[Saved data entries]
──────────

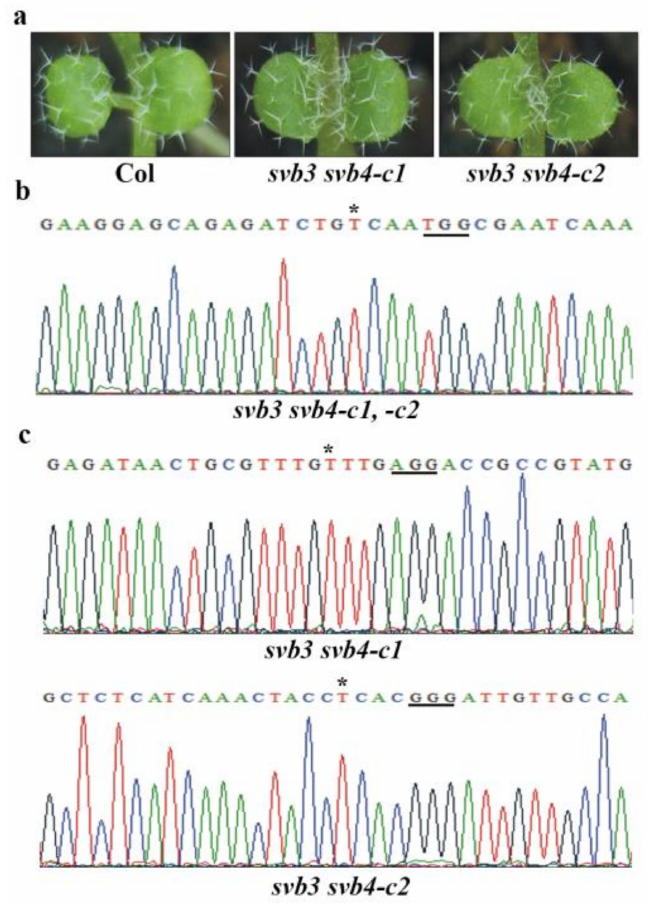
Figure 7. Mutations of SVB3 and SVB4 did not affect trichome development. ( a ) Trichome formation on the first two rosette leaves of the Col wild type and the svb3 svb4 double mutants. Seeds of the Col wild type, the svb3 svb4-c1 and svb3 svb4-c2 double mutants were sown directly into soil pots and grown in a growth room, and trichomes on the first two rosette leaves of 8-day-old seedlings were examine under a Motic K microscope and pictures were taken by using an EOS 1100D digital camera connected to the microscope. ( b ) Editing status of SVB3 in the svb3 svb4-c1 and svb3 svb4-c2 double mutants. ( c ) Editing status of SVB4 in the svb3 svb4-c1 and svb3 svb4-c2 double mutants. DNA was isolated from normal flowering T2 plants, and used for sequencing. Underlines indicate the PAM sites, and stars indicate the single nucleotide inserted in the target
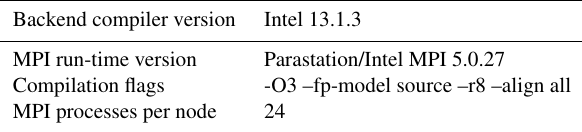
Table 2. System set-up details for the analysis done on the JUDGE system.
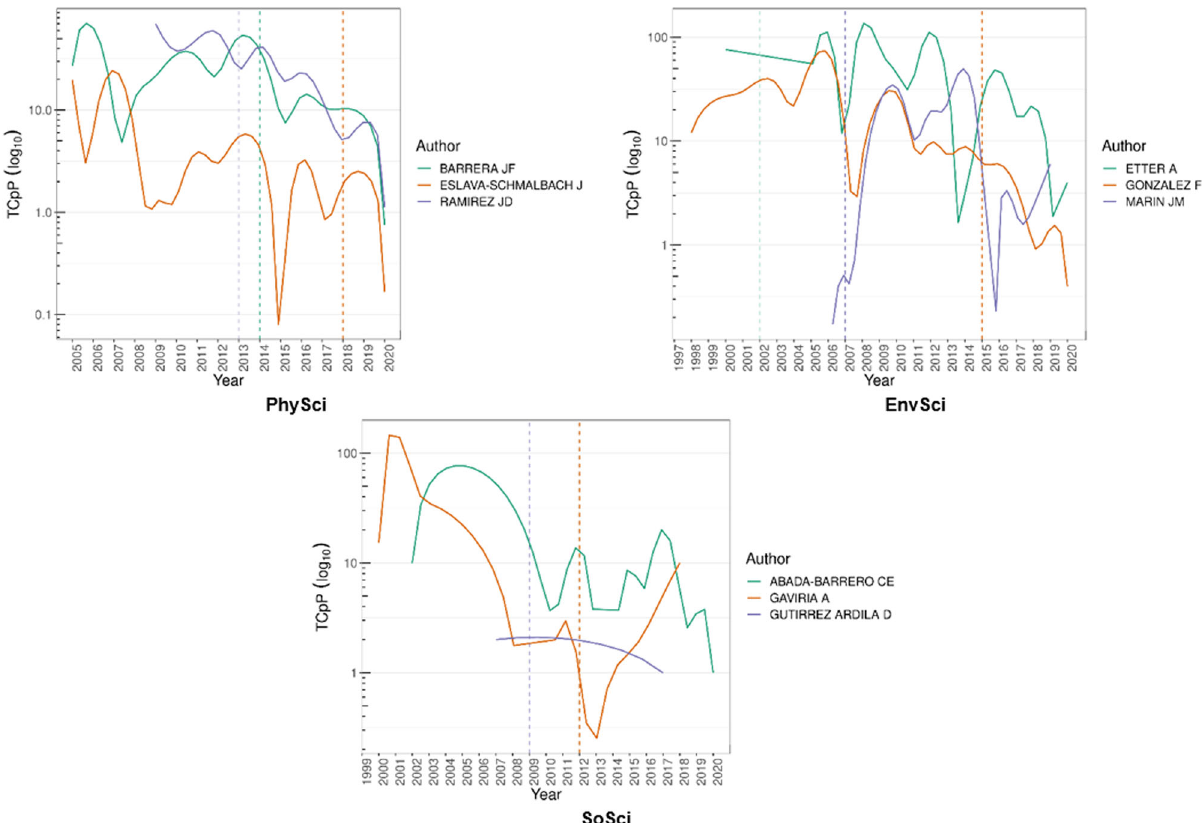
Fig. 4 Citations per article by category of top-three most cited researchers for sCSE. Source: the authors based on AAEF (Fundación Alejandro Ángel Escobar, 2007, 2020) and Scopus (2020b). Note: the dashed line points to the year each researcher was awarded the AAEP special mention; TCpP: citations per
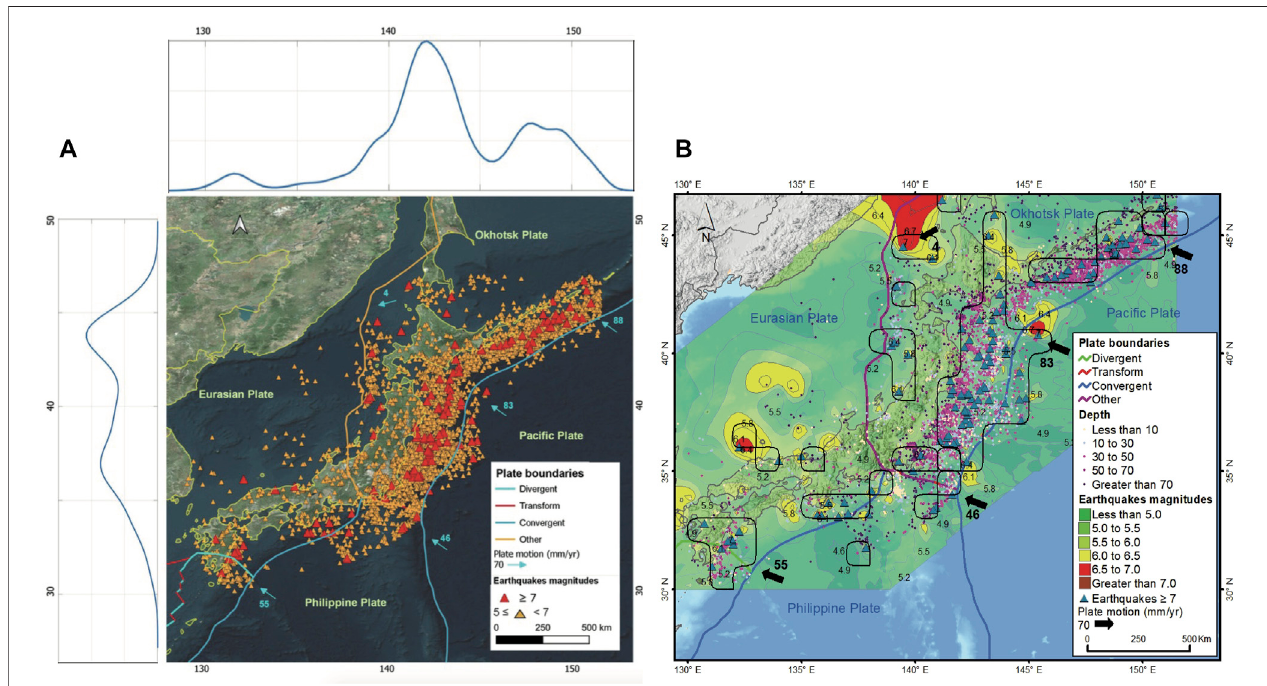
FIGURE 12 | Earthquake zones in Japan. (A) Seismic activity between 1900 and 2021 is shown as yellow triangles for 5 ≤ earthquakes magnitudes < 7, for 7 ≤ earthquakes magnitudes are marked withred triangles.Plate motion vectors (rotated based onthe direction ofplate movement), plate limits and earthquakesdata were taken from the USGS. The PDF (probability density distribution) of the longitude and latitude shows that the seismic zone has a trimodal and bimodal distribution, respectively. (B) DistributionofseismichazardsinJapan.Thespatialprobabilityofoccurrencefor5 ≤ earthquakesmagnitudes < 6isshowninshadesofgreen;for 6 ≤ earthquakes magnitudes < 7 is shown in shades of orange; and for earthquakes magnitudes ≥ 7 is shown in shades of red.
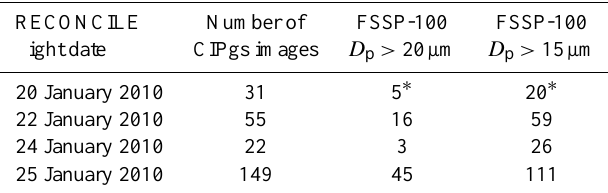
∗ For the flight on 20 January 2010, the data of FSSP-300 were taken and scaled to the FSSP-100’s sample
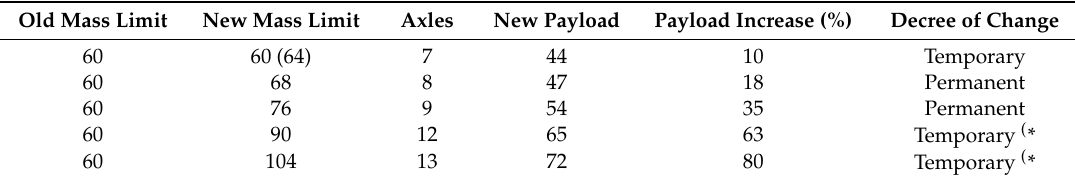
Table 1. Changes in maximum mass (t) and number of axles for vehicle combinations in Finland (adapted from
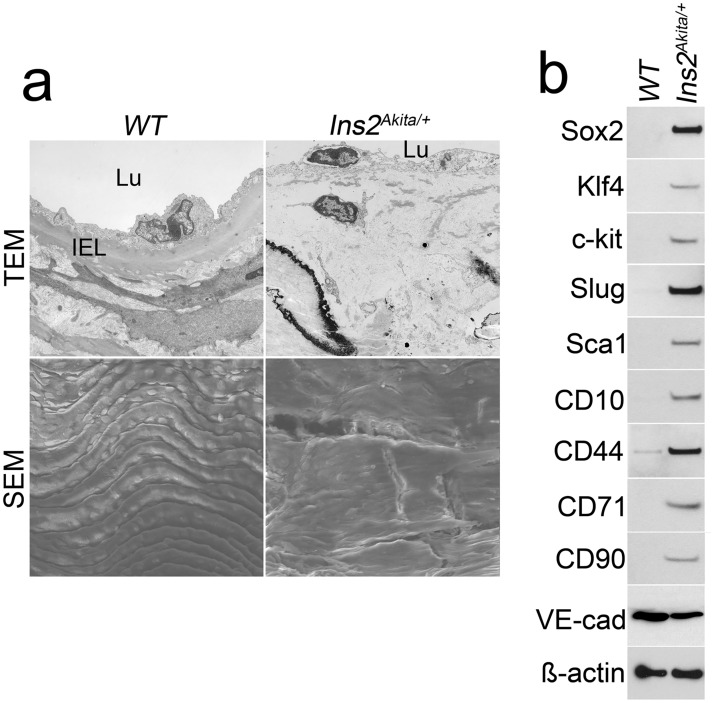
EndMTs in aortic tissue of Ins2Akita/+ mice.(a) Aortic endothelium in Ins2Akita/+ mice was examined by transmission electron microscopy (TEM) (top) and scanning electron microscopy (SEM) (bottom). Magnification for TEM, 3.7×103. Magnification for SEM, 5×102. Lu: lumen; IEL: Internal elastic lamina. (b) Expression of mesenchymal stem cell markers and EC marker VE-cadherin (VE-Cad) in CD31-positive and CD45-negative presorted cells from wild type (WT) and Ins2Akita/+ aortas at 40 weeks of age, as determined by immunoblotting.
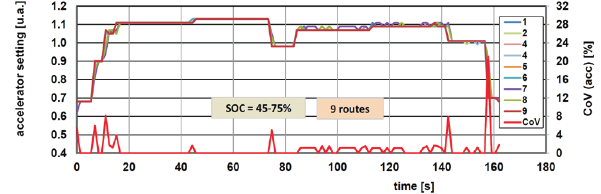
Fig. 4. Analysis of the input signal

──────────

Keep every word of the data as it is when you write it out, but drop the pictures.

• **TASK RESULT**:
Figure 7. Mutations of SVB3 and SVB4 did not affect trichome development. ( a ) Trichome formation on the first two rosette leaves of the Col wild type and the svb3 svb4 double mutants. Seeds of the Col wild type, the svb3 svb4-c1 and svb3 svb4-c2 double mutants were sown directly into soil pots and grown in a growth room, and trichomes on the first two rosette leaves of 8-day-old seedlings were examine under a Motic K microscope and pictures were taken by using an EOS 1100D digital camera connected to the microscope. ( b ) Editing status of SVB3 in the svb3 svb4-c1 and svb3 svb4-c2 double mutants. ( c ) Editing status of SVB4 in the svb3 svb4-c1 and svb3 svb4-c2 double mutants. DNA was isolated from normal flowering T2 plants, and used for sequencing. Underlines indicate the PAM sites, and stars indicate the single nucleotide inserted in the target
Table 2. System set-up details for the analysis done on the JUDGE system.
Fig. 4 Citations per article by category of top-three most cited researchers for sCSE. Source: the authors based on AAEF (Fundación Alejandro Ángel Escobar, 2007, 2020) and Scopus (2020b). Note: the dashed line points to the year each researcher was awarded the AAEP special mention; TCpP: citations per
FIGURE 12 | Earthquake zones in Japan. (A) Seismic activity between 1900 and 2021 is shown as yellow triangles for 5 ≤ earthquakes magnitudes < 7, for 7 ≤ earthquakes magnitudes are marked withred triangles.Plate motion vectors (rotated based onthe direction ofplate movement), plate limits and earthquakesdata were taken from the USGS. The PDF (probability density distribution) of the longitude and latitude shows that the seismic zone has a trimodal and bimodal distribution, respectively. (B) DistributionofseismichazardsinJapan.Thespatialprobabilityofoccurrencefor5 ≤ earthquakesmagnitudes < 6isshowninshadesofgreen;for 6 ≤ earthquakes magnitudes < 7 is shown in shades of orange; and for earthquakes magnitudes ≥ 7 is shown in shades of red.
∗ For the flight on 20 January 2010, the data of FSSP-300 were taken and scaled to the FSSP-100’s sample
Table 1. Changes in maximum mass (t) and number of axles for vehicle combinations in Finland (adapted from
EndMTs in aortic tissue of Ins2Akita/+ mice.(a) Aortic endothelium in Ins2Akita/+ mice was examined by transmission electron microscopy (TEM) (top) and scanning electron microscopy (SEM) (bottom). Magnification for TEM, 3.7×103. Magnification for SEM, 5×102. Lu: lumen; IEL: Internal elastic lamina. (b) Expression of mesenchymal stem cell markers and EC marker VE-cadherin (VE-Cad) in CD31-positive and CD45-negative presorted cells from wild type (WT) and Ins2Akita/+ aortas at 40 weeks of age, as determined by immunoblotting.
Fig. 4. Analysis of the input signal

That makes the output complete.